Work required
Each line in the material below, starting at the one that contains "Оригинальные UGG Classic" and ending at the one that contains "Per presentare la", should be repeated exactly; the pictures should not.

Material for this exercise
────

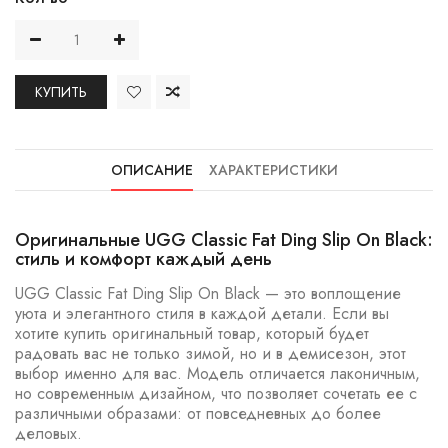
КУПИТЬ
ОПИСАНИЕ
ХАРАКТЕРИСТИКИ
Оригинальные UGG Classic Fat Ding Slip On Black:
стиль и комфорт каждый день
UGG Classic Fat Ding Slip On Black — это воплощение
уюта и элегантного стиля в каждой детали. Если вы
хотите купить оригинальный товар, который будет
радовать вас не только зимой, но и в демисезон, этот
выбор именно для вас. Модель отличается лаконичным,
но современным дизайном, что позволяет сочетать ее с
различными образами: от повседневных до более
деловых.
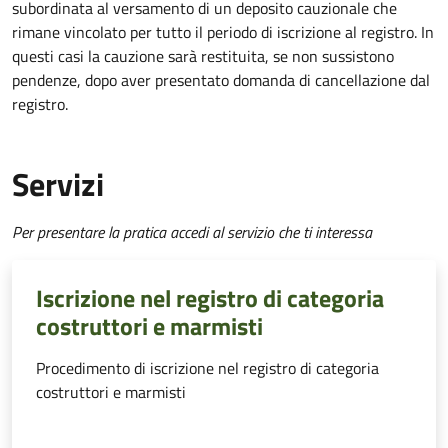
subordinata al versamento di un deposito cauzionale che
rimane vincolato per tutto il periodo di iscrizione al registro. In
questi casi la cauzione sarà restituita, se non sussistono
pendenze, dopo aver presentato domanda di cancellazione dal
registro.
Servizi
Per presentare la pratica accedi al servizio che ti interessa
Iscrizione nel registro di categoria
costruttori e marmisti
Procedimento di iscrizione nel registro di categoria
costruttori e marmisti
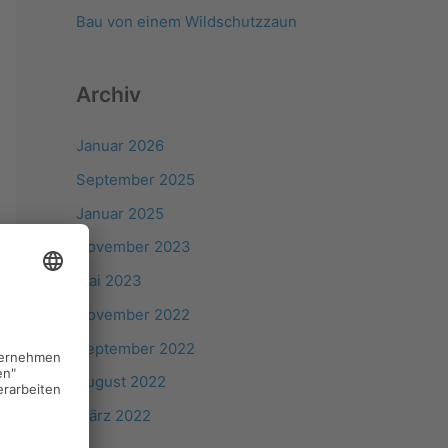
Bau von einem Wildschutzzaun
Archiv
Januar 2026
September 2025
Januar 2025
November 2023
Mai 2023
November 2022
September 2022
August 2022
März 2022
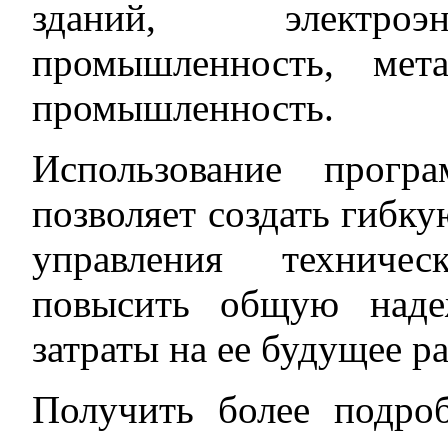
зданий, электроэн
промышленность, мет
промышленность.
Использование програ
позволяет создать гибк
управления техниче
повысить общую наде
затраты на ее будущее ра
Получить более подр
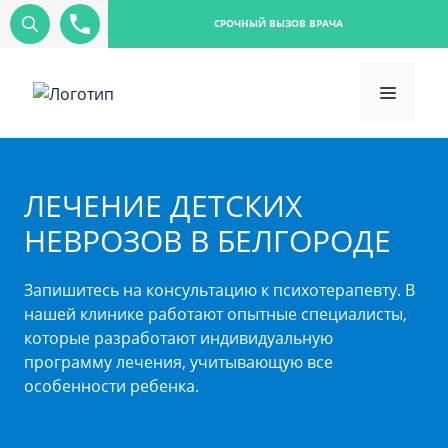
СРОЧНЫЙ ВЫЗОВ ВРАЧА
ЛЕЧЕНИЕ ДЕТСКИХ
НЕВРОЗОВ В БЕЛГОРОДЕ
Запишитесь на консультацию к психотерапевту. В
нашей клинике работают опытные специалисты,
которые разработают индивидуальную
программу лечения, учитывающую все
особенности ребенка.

────

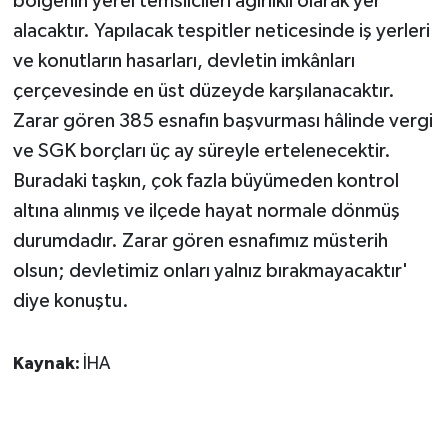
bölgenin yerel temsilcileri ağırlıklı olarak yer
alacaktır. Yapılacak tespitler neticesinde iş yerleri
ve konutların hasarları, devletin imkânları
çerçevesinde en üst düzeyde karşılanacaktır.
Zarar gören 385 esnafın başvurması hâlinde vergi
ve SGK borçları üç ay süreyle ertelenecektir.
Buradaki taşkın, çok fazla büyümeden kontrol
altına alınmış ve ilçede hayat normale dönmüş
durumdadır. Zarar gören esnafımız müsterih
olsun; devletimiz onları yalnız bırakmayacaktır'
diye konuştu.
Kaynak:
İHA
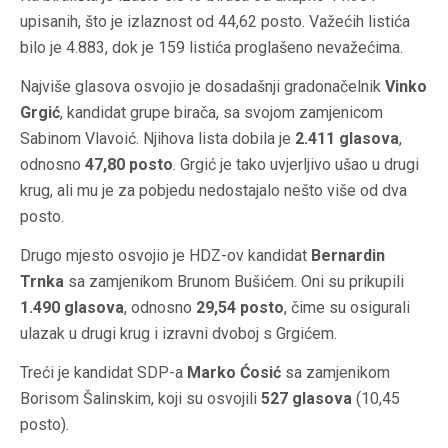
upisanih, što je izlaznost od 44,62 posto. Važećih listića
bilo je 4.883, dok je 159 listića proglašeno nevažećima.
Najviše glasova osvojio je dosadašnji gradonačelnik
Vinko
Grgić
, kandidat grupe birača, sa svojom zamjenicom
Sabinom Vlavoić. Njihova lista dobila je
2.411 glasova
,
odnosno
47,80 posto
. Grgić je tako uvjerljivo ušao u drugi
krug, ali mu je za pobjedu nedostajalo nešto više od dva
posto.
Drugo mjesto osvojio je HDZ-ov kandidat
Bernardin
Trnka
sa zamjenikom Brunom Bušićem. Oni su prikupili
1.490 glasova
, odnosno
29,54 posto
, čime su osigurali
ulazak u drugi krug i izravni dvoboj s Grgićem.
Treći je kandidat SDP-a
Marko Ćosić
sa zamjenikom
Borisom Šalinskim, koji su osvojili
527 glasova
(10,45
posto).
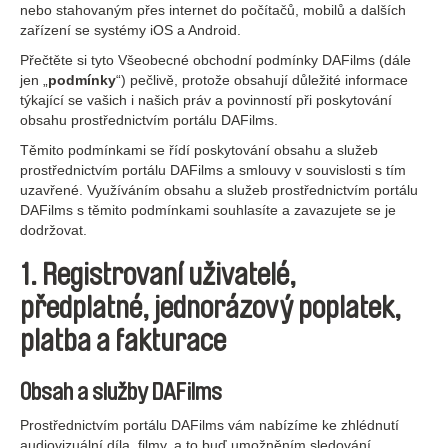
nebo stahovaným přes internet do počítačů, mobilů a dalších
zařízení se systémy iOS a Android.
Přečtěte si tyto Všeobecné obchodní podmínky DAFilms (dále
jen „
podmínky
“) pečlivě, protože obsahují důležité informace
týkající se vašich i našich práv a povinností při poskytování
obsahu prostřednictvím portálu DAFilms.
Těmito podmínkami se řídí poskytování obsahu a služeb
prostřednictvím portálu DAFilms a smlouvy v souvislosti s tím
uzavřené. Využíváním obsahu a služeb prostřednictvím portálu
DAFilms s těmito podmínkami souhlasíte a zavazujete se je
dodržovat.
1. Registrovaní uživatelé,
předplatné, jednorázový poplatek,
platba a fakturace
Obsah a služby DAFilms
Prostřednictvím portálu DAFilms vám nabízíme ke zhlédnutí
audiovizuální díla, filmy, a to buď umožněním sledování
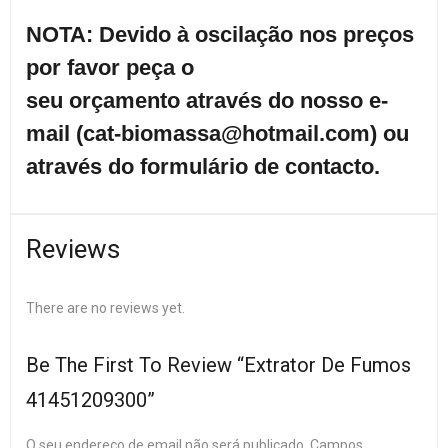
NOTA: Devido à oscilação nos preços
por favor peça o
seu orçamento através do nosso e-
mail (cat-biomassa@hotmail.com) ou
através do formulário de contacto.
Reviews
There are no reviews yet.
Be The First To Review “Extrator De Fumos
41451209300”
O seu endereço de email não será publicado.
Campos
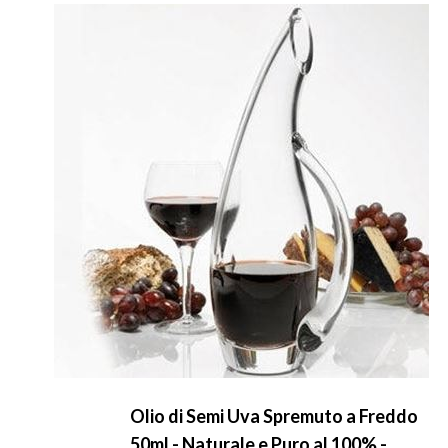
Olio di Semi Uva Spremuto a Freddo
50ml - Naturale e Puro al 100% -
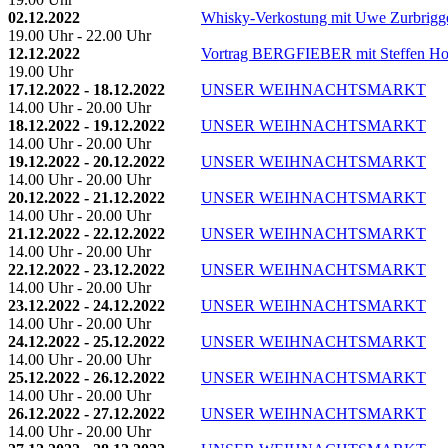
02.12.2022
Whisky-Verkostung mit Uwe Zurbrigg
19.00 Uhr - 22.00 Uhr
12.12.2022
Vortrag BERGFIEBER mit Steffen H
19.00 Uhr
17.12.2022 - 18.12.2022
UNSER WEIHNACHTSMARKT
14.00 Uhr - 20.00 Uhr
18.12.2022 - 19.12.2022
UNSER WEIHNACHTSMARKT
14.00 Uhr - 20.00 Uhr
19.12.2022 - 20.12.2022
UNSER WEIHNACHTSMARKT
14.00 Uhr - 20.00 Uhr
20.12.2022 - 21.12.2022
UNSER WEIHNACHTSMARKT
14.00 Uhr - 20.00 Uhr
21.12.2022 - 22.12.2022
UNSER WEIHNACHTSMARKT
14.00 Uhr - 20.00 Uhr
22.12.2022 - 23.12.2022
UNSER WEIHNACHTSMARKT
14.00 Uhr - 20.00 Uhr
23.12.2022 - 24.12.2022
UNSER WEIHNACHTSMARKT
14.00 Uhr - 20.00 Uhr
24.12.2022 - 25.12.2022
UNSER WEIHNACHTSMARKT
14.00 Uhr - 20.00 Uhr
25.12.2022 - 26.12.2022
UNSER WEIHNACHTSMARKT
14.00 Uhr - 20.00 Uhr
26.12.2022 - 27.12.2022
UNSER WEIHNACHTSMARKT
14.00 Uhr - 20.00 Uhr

────

Expected output
Оригинальные UGG Classic Fat Ding Slip On Black:
стиль и комфорт каждый день
UGG Classic Fat Ding Slip On Black — это воплощение
уюта и элегантного стиля в каждой детали. Если вы
хотите купить оригинальный товар, который будет
радовать вас не только зимой, но и в демисезон, этот
выбор именно для вас. Модель отличается лаконичным,
но современным дизайном, что позволяет сочетать ее с
различными образами: от повседневных до более
деловых.
subordinata al versamento di un deposito cauzionale che
rimane vincolato per tutto il periodo di iscrizione al registro. In
questi casi la cauzione sarà restituita, se non sussistono
pendenze, dopo aver presentato domanda di cancellazione dal
registro.
Servizi
Per presentare la pratica accedi al servizio che ti interessa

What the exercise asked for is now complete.